• TASK OBJECTIVE:
Go to the line below that has "nose: (158, 84)", print it and each line after it exactly, and stop after the line that has "left shoulder: (76, 111)"; leave out pictures.

• TASK INPUTS:
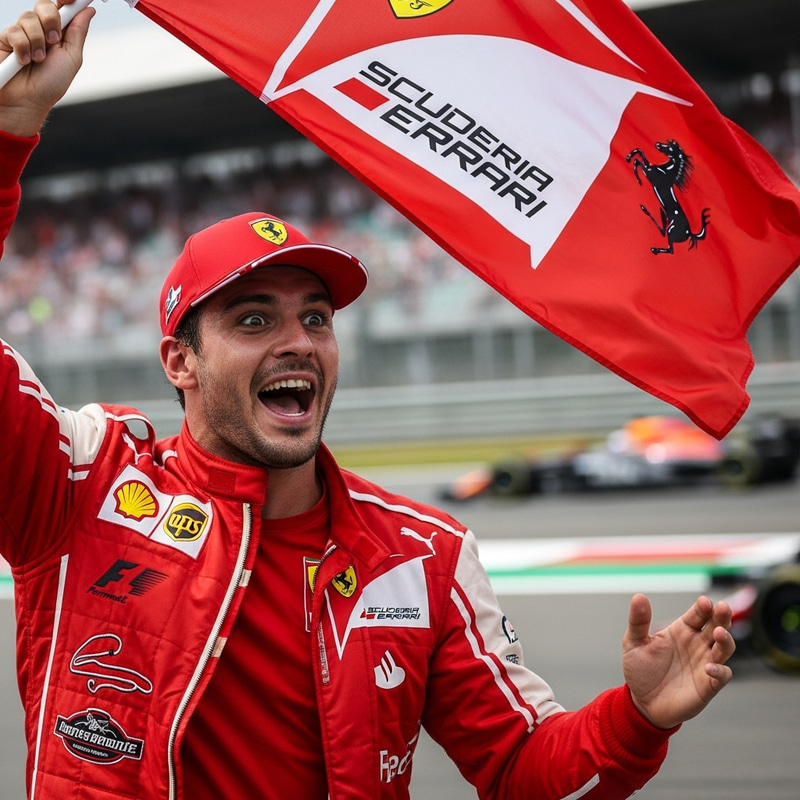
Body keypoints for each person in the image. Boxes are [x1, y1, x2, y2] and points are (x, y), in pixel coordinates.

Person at [0, 2, 735, 799]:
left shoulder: (422, 557)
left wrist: (636, 720)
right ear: (180, 361)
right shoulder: (82, 484)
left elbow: (523, 769)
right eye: (254, 319)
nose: (299, 341)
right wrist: (9, 130)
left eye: (316, 318)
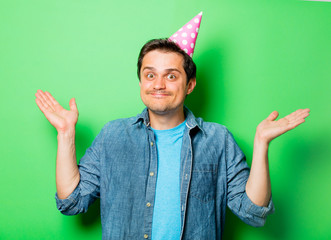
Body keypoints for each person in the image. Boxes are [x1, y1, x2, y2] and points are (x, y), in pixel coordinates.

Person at [35, 13, 310, 240]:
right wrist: (65, 135)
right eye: (150, 74)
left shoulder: (218, 140)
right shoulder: (113, 135)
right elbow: (72, 202)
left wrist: (262, 143)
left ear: (189, 85)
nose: (158, 84)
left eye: (172, 75)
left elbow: (253, 211)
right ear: (141, 82)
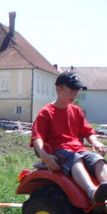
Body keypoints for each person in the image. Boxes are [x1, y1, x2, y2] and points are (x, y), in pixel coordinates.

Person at [31, 71, 107, 207]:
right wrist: (44, 155)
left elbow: (87, 131)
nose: (74, 95)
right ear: (58, 88)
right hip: (58, 151)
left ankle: (105, 191)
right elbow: (37, 137)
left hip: (77, 149)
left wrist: (95, 141)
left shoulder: (76, 111)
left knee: (98, 160)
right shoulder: (46, 112)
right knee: (74, 158)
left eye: (76, 91)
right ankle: (93, 193)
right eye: (71, 90)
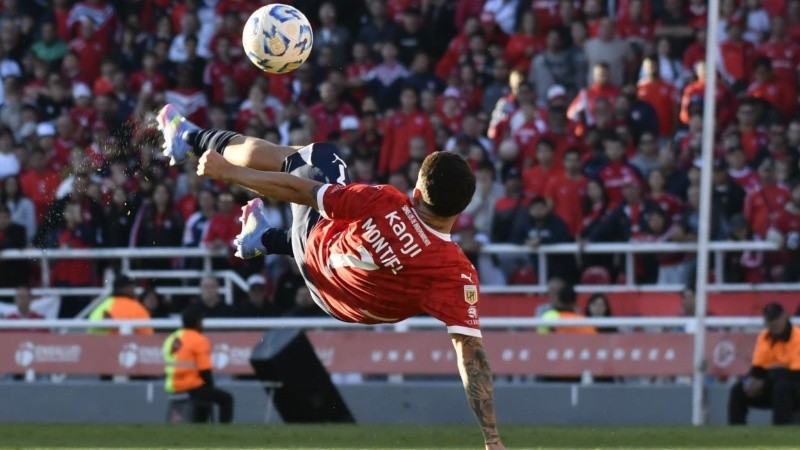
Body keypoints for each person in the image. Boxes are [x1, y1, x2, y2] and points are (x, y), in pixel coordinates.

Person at [157, 104, 505, 449]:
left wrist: (228, 172)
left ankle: (192, 137)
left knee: (314, 155)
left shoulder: (385, 201)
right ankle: (264, 238)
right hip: (346, 305)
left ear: (416, 192)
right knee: (355, 240)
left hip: (317, 254)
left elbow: (299, 191)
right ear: (460, 211)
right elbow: (472, 356)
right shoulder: (455, 272)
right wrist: (491, 438)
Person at [728, 303, 800, 425]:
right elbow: (758, 368)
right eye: (770, 320)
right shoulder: (764, 337)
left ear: (785, 317)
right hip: (772, 384)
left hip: (795, 387)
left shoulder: (797, 336)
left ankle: (780, 433)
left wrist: (765, 379)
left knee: (781, 388)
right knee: (738, 389)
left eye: (776, 318)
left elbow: (794, 374)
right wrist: (750, 382)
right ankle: (736, 433)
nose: (774, 323)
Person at [163, 307, 233, 423]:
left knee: (205, 394)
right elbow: (205, 370)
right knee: (226, 399)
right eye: (201, 321)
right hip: (191, 387)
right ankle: (223, 430)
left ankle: (199, 425)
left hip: (172, 386)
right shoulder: (199, 340)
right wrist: (210, 387)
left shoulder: (171, 338)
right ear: (197, 322)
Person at [88, 275, 153, 335]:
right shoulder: (137, 308)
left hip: (99, 345)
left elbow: (91, 330)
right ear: (127, 288)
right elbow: (147, 335)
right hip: (129, 346)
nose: (134, 290)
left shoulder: (102, 306)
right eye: (132, 287)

• EXERCISE SOLUTION:
nose: (158, 84)
left eye: (172, 75)
left elbow: (253, 211)
right ear: (141, 82)
Body keypoints for each person in the image. Boxes are [x1, y1, x2, y2] and points are (x, y), in pixel coordinates.

Person at [31, 71, 107, 207]:
right wrist: (44, 155)
left elbow: (87, 131)
nose: (74, 95)
right ear: (58, 88)
right hip: (58, 151)
left ankle: (105, 191)
right elbow: (37, 137)
left hip: (77, 149)
left wrist: (95, 141)
left shoulder: (76, 111)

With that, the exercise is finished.